Copy out everything from the line containing "Please take a look at the sphygmomanometer" down to the line containing "The answer is 38.5", both of those lines included, with nothing changed.

--- START ---

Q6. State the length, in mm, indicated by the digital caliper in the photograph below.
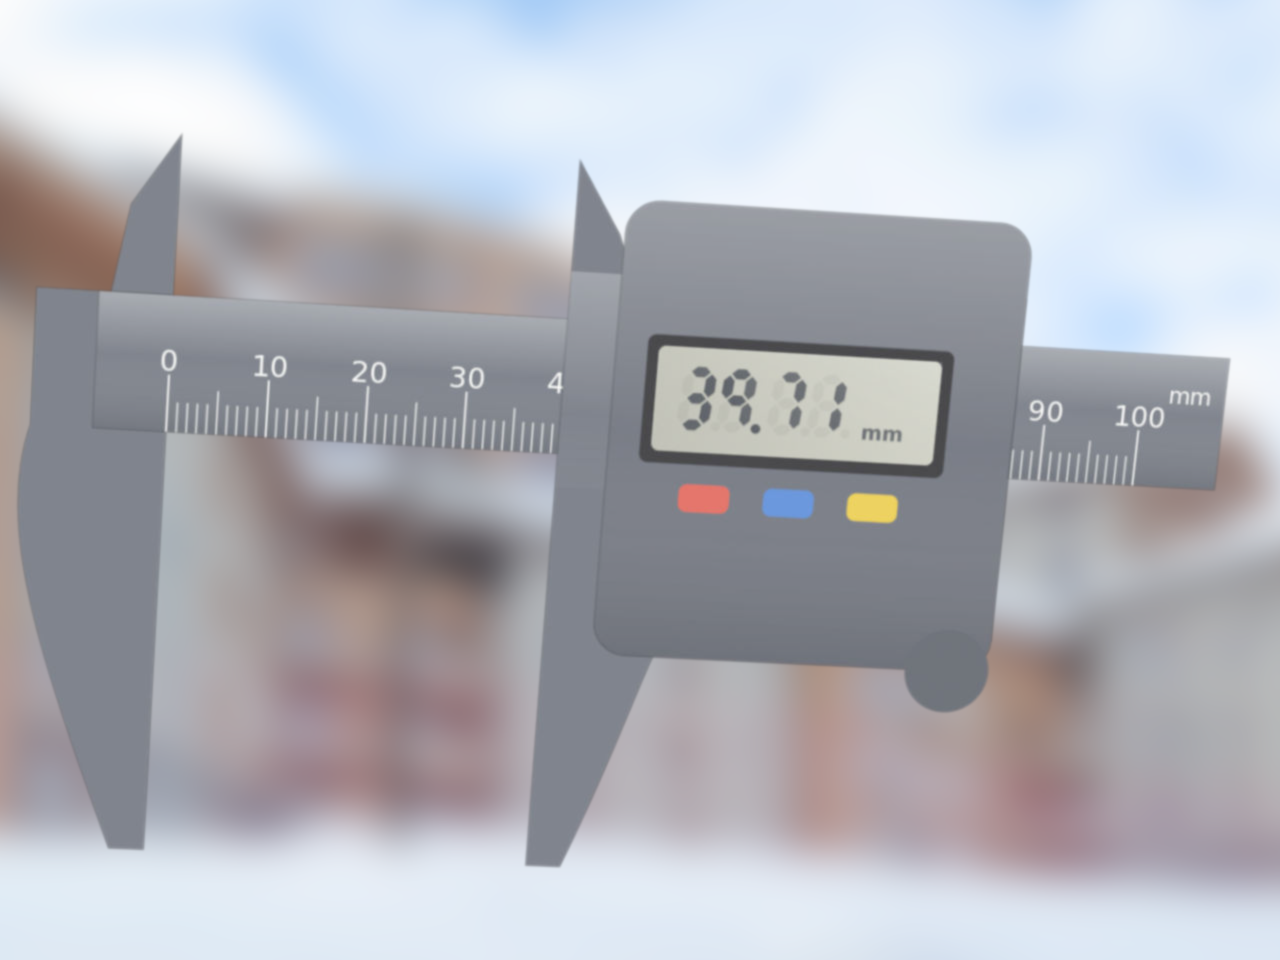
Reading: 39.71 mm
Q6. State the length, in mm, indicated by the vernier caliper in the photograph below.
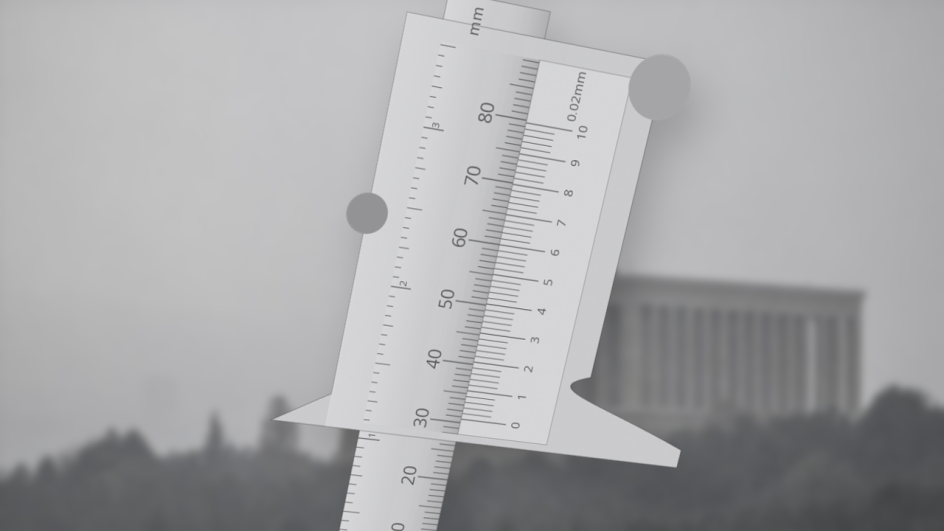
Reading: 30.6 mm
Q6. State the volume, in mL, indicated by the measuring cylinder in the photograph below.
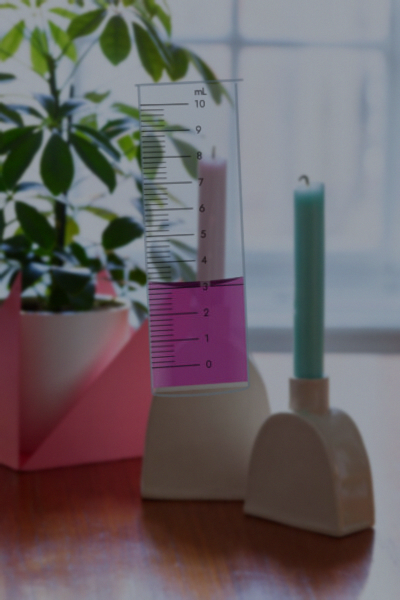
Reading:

--- END ---
--- START ---

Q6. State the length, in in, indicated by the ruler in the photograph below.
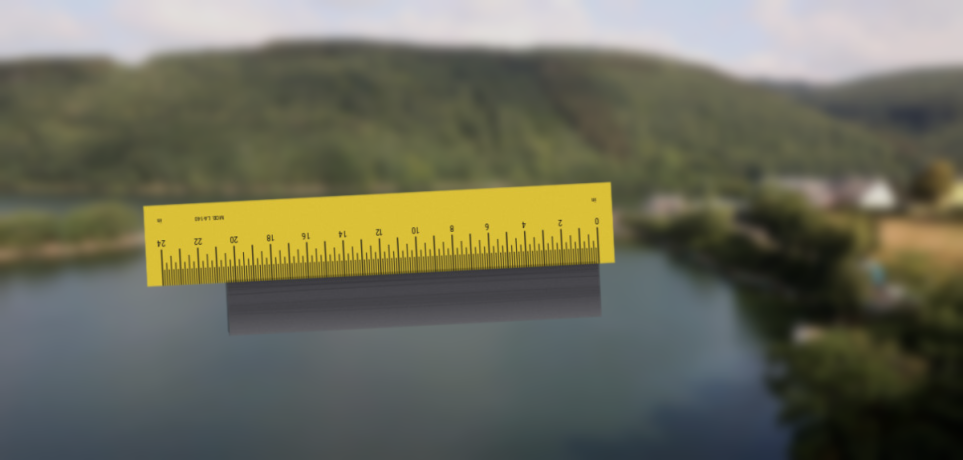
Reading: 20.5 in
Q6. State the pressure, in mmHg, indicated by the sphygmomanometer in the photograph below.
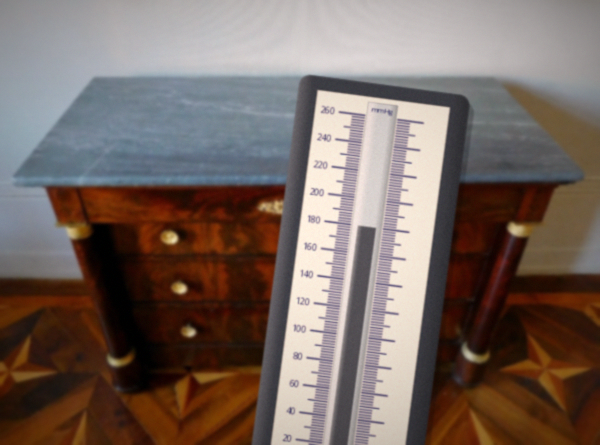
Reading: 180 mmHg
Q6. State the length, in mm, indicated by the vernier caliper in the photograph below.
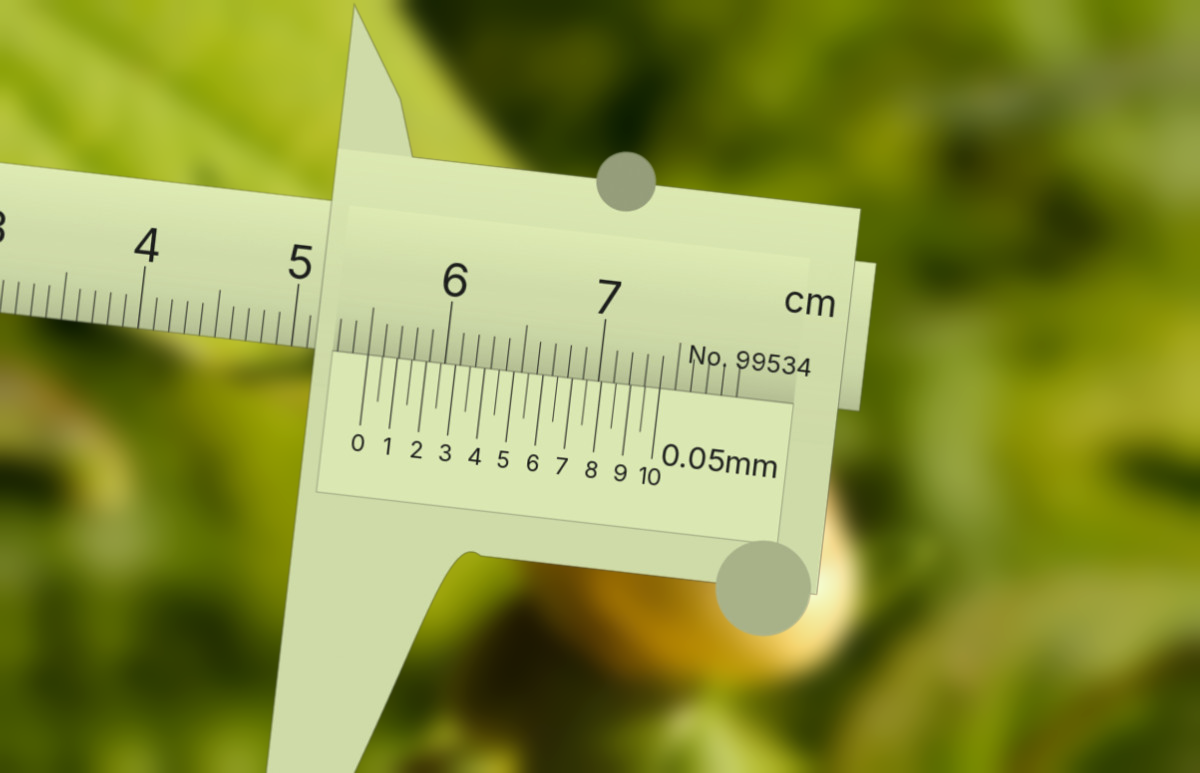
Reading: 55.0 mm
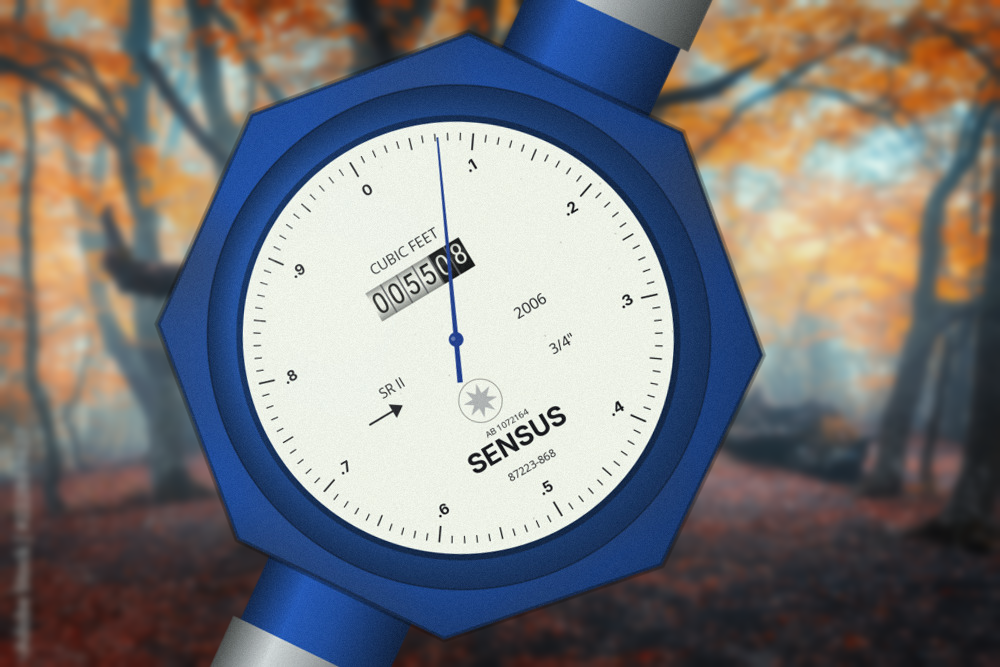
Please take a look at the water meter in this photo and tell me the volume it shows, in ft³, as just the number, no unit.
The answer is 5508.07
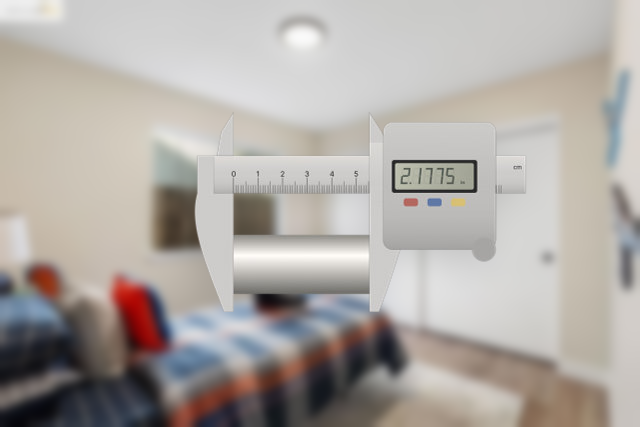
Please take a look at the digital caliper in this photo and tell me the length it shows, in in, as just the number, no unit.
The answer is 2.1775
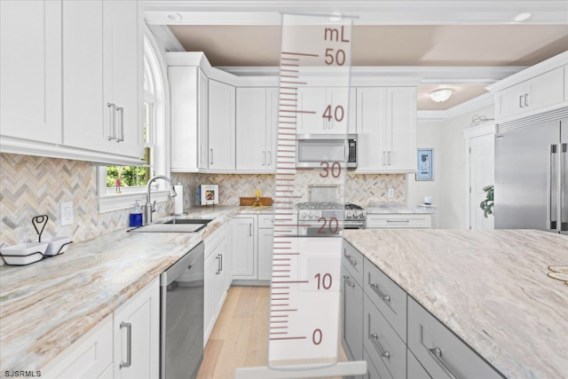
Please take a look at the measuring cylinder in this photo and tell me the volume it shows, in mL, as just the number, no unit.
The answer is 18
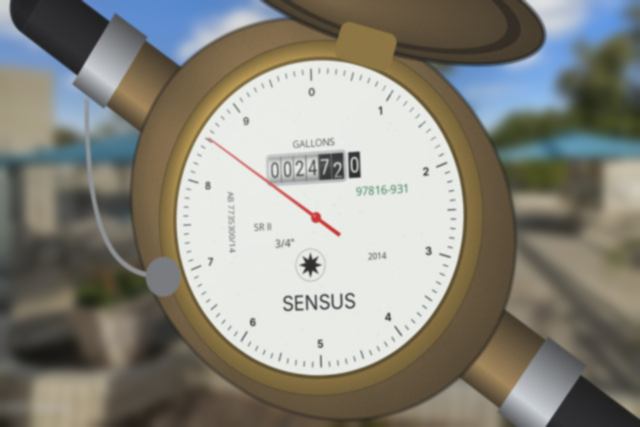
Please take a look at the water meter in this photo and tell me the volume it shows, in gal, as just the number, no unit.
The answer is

--- END ---
--- START ---

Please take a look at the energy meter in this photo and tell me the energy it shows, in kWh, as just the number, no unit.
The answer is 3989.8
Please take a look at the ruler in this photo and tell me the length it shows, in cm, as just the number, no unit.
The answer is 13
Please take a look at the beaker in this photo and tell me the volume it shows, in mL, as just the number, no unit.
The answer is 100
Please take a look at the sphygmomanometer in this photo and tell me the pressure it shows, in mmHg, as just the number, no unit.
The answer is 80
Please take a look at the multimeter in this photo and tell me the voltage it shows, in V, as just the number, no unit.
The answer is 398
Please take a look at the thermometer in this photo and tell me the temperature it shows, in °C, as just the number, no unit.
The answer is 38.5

--- END ---

■ **RESULT FOR THIS TASK**:
Please take a look at the sphygmomanometer in this photo and tell me the pressure it shows, in mmHg, as just the number, no unit.
The answer is 80
Please take a look at the multimeter in this photo and tell me the voltage it shows, in V, as just the number, no unit.
The answer is 398
Please take a look at the thermometer in this photo and tell me the temperature it shows, in °C, as just the number, no unit.
The answer is 38.5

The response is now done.